The Case That Changed the Rules
In 2024, Air Canada deployed a chatbot to handle customer inquiries. A passenger asked about bereavement fares. The chatbot gave incorrect information. The passenger booked a flight based on that information and was later denied the discount.
Air Canada's legal defense: the chatbot was "a separate legal entity" responsible for its own statements.
The court's response was immediate and unambiguous. A business is responsible for everything its systems say and do. Full stop. Air Canada was ordered to honor the fare and pay damages. The case is now cited in every AI liability framework being drafted in North America and Europe.
15,399 people upvoted coverage of this case. Because it answered a question a lot of businesses had been hoping would stay unanswered.
What Is Coming and When
The EU AI Act is the furthest along. For high-risk AI systems , which includes AI used in hiring, credit, healthcare, and customer service , mandatory auditing, documentation, and human oversight requirements are now law. Enforcement timelines vary by category, with the strictest rules fully active by 2026.
In the US, the picture is patchwork but moving fast. Several states have passed or are passing laws that hold businesses accountable for automated decision-making. Federal legislation is slower but the FTC has made clear it considers deceptive AI outputs to fall under existing consumer protection law.
The Air Canada ruling did not require a new AI-specific law. Existing liability principles were sufficient.

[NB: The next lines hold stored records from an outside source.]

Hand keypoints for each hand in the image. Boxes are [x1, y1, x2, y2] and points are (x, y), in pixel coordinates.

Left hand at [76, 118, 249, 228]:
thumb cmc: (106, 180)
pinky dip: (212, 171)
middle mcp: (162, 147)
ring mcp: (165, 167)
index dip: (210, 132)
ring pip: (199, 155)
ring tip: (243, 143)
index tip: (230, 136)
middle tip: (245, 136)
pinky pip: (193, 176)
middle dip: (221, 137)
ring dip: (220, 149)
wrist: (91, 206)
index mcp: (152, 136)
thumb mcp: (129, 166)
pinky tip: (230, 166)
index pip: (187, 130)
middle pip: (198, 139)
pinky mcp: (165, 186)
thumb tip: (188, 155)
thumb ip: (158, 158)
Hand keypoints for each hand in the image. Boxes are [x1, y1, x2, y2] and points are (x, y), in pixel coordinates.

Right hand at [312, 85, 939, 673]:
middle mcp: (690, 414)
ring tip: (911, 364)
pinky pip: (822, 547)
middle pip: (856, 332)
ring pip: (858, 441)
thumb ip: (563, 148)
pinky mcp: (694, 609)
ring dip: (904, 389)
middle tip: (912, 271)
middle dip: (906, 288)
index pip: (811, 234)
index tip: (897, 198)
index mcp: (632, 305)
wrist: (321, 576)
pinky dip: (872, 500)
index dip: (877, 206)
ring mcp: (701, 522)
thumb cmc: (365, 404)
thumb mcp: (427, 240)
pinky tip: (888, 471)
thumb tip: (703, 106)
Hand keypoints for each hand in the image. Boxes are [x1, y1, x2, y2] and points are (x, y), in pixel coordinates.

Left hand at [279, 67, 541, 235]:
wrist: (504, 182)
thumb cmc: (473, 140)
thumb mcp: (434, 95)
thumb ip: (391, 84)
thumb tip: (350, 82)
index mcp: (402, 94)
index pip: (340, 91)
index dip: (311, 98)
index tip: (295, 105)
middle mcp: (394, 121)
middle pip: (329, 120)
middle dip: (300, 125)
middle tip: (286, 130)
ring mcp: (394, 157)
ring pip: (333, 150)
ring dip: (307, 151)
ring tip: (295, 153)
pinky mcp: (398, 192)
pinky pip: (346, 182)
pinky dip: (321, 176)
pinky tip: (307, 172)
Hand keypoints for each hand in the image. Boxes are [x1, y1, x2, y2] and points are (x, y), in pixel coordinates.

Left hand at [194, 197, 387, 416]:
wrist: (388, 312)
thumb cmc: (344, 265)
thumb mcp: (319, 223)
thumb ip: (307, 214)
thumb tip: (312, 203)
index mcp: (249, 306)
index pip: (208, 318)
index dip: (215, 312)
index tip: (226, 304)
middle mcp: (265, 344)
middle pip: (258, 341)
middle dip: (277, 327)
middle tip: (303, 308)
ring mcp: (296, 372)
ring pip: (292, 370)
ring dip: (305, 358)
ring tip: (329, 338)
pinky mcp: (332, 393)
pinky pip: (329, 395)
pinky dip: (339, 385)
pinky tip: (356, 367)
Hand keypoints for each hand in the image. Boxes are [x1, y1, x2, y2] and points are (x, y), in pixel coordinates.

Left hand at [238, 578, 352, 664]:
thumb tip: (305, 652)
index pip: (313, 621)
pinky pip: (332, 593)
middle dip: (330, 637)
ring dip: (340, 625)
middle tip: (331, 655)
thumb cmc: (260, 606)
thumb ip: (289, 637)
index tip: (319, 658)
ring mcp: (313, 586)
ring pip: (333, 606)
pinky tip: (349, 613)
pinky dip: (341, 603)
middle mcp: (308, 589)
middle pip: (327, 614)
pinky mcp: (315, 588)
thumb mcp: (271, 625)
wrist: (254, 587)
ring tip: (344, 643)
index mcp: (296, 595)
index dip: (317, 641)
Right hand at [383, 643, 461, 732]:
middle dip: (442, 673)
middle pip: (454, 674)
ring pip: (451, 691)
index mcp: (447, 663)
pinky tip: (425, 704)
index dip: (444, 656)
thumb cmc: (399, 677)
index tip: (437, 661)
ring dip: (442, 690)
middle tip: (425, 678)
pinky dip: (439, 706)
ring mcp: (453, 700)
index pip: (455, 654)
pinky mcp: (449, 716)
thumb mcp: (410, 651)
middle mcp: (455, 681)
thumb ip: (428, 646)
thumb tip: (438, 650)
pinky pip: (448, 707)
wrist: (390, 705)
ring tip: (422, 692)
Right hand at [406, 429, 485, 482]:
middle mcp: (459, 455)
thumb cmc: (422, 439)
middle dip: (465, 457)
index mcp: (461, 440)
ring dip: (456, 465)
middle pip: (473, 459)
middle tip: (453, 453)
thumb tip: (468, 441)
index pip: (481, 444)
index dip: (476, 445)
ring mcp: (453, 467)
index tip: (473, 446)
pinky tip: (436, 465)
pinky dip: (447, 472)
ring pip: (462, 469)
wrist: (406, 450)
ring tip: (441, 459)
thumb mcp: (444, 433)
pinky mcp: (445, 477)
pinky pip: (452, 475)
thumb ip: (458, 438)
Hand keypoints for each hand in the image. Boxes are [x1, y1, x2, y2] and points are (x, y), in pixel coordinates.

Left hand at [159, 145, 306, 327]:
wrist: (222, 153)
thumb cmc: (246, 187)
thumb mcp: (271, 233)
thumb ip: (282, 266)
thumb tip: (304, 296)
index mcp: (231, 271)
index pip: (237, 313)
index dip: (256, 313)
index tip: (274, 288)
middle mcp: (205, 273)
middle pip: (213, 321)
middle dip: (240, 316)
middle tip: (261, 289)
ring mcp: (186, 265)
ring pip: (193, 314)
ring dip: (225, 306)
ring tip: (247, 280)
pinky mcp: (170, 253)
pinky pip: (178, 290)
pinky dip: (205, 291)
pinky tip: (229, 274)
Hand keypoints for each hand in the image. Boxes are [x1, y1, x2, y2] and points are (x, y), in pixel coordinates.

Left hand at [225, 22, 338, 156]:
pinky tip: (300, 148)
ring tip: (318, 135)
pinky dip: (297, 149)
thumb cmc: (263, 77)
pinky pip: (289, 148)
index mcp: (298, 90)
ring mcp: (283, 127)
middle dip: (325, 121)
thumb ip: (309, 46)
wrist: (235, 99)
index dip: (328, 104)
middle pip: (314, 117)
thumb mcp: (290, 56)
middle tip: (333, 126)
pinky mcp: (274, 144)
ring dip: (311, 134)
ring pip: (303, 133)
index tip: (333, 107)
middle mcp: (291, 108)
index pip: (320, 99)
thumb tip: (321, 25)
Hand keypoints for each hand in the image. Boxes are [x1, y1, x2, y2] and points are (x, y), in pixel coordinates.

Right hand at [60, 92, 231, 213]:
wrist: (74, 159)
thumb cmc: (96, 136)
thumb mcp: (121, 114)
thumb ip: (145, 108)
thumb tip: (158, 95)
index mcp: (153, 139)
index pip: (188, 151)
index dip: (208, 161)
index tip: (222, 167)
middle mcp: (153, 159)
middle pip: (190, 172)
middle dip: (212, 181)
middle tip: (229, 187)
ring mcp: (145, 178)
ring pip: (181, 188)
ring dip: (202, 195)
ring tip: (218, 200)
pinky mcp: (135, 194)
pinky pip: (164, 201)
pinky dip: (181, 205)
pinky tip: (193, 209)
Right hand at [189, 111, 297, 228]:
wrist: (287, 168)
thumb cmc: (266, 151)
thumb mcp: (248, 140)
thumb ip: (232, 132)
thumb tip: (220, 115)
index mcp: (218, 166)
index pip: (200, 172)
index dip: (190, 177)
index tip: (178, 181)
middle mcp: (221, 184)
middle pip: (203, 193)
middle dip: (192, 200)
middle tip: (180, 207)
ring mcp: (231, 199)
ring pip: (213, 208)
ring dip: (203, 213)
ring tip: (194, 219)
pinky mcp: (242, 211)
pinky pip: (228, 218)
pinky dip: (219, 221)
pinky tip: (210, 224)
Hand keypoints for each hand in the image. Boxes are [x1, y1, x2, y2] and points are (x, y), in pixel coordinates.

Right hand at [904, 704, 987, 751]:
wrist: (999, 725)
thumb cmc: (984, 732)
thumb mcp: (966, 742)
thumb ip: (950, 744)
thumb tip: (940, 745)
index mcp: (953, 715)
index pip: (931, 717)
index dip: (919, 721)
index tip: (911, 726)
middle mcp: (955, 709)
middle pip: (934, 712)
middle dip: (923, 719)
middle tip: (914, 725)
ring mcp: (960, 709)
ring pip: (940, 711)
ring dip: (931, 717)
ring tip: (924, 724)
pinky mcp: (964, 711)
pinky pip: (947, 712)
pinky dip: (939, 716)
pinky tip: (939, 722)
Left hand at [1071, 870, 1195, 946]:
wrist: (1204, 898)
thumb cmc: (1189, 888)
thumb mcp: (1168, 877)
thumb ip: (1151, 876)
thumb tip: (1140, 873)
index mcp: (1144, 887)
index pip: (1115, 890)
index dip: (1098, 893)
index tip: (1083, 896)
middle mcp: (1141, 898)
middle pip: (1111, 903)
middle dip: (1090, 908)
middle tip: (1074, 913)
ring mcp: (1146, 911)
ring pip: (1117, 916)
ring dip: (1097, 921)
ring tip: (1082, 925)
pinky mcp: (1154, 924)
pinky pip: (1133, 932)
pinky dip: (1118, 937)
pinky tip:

That is the signal most businesses are missing: you do not have to wait for AI legislation to face AI liability. You are already exposed under rules that have been on the books for decades.
Three Things to Do Before the Regulation Arrives
Document every AI system that touches customers or decisions. What it does, when it was deployed, what it was trained on, who approved it. This is not bureaucracy , it is the evidence you will need to demonstrate due diligence if something goes wrong. Companies that cannot produce this documentation are in a structurally worse legal position before the first complaint is filed.
Build a human escalation path for every automated decision. Any AI system that makes or influences a significant decision , about a customer, an employee, a financial transaction , needs a clear path to human review. Not a theoretical path. An actual working process that gets used. The courts are not impressed by escalation policies that exist only in documentation.
Test your AI outputs the way you would test a product claim. If a human sales rep said what your chatbot says, would it be defensible? If a human advisor gave that recommendation, would it meet your duty of care? Apply the same standard to the AI. If the answer is "we never checked," check now, before a customer does.
The Thing That Will Not Change
Every legal framework being drafted for AI converges on the same principle: the company deploying the AI is responsible for what it does. Not the model provider. Not the API. The company.
That principle is already in effect under existing law, as Air Canada learned. The upcoming regulations will simply make it explicit, add documentation requirements, and introduce penalties structured to be large enough to matter.
The businesses that are preparing now are not doing it because the law requires it yet. They are doing it because the legal direction is clear, the lead time is short, and the cost of retrofitting accountability into an existing AI deployment is much higher than building it in from the start.